Research Strategy · 2026
AI-Connected UX Research Repository
My role: Product Designer & Research Ops
Tools
NotionClaude (Anthropic API)CursorMixpanelDovetail
Teams
UX ResearchProduct DesignData Analytics
Bottom line
My role: Product Designer & Research Ops. I designed the repository model, the data architecture in Notion, and the AI coding logic end to end.
The problem: UX research kept scattering across tools and studies, with every researcher inventing their own tags, so insights never connected and the repository went stale the moment the next interview landed.
- AI codes every transcript against one shared taxonomy, so new insights connect to prior ones automatically instead of fragmenting.
- The executive summary regenerates on every change, always current.
- Anyone can ask the repository a plain-language question and get an answer grounded in the actual research, with sources cited.
Challenge
Job to be done: a researcher or stakeholder needs to know what's already known about a topic before running new research or making a call, so insights build on each other instead of every study starting from zero.

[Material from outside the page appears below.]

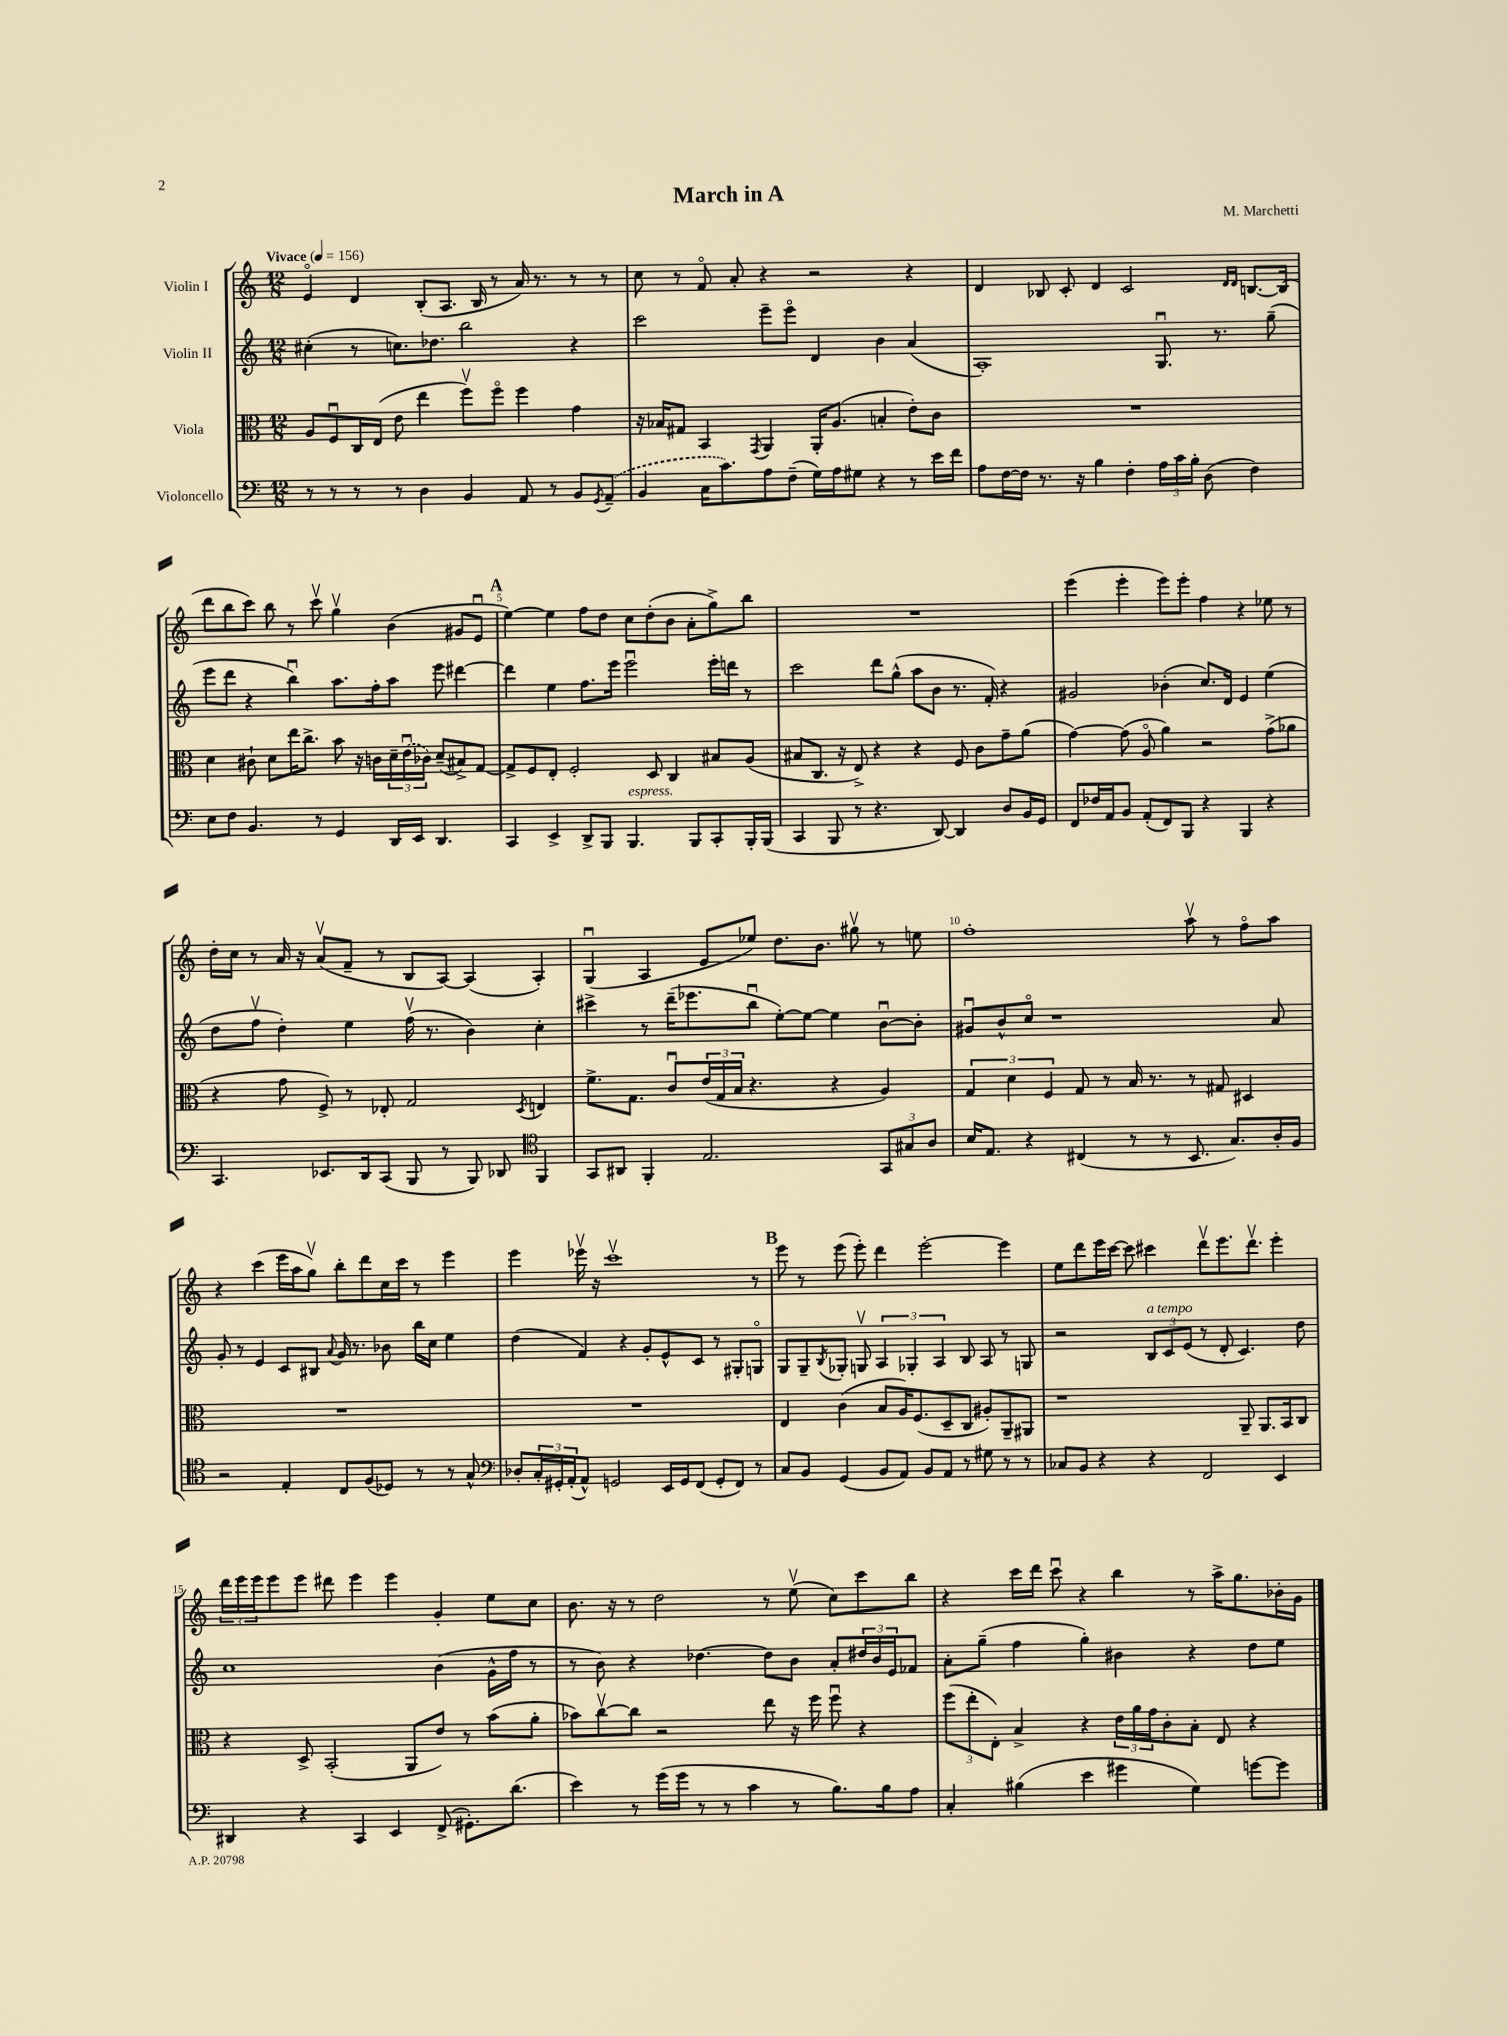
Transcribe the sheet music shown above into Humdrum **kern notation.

Qualitative coding is subjective and drifts over time: without a shared taxonomy, every researcher (and every AI pass) labels the same insight differently and the repository fragments.
Keeping databases in sync by hand is unsustainable; re-coding interviews and reconciling analytics is exactly the work that gets skipped first.
Approach
Anchored everything to one taxonomy (Themes, Sub-themes, Meta-themes) so every insight codes against the same spine.
The AI analysis pass reuses existing themes by default, proposing a new one only when content genuinely doesn't fit anything already there.
Kept the AI honest by design: no invented quotes, no confusing speakers, no implying more certainty than the transcript supports.
Built a living executive summary that auto-rolls-up meta-themes and re-versions on every change, plus an 'ask the repository' layer that cites its sources.
Impact
New insights connect to prior ones instead of starting a new vocabulary.
Insights from different studies converge on the same meta-themes, so cross-study patterns surface instead of being lost to inconsistent tagging.
Researchers and stakeholders can interrogate the whole repository in plain language without learning its structure first.
What I'd do differently
Retrospective
- I haven't measured whether this actually cuts time-to-insight for anyone but me, no baseline, no before/after. That's the next thing to prove before calling it a validated system rather than a working one.
- The taxonomy is only as good as how well the AI resists inventing a new theme when an existing one is close enough. I've watched for that failure mode, but haven't stress-tested it against a large, adversarial batch of transcripts.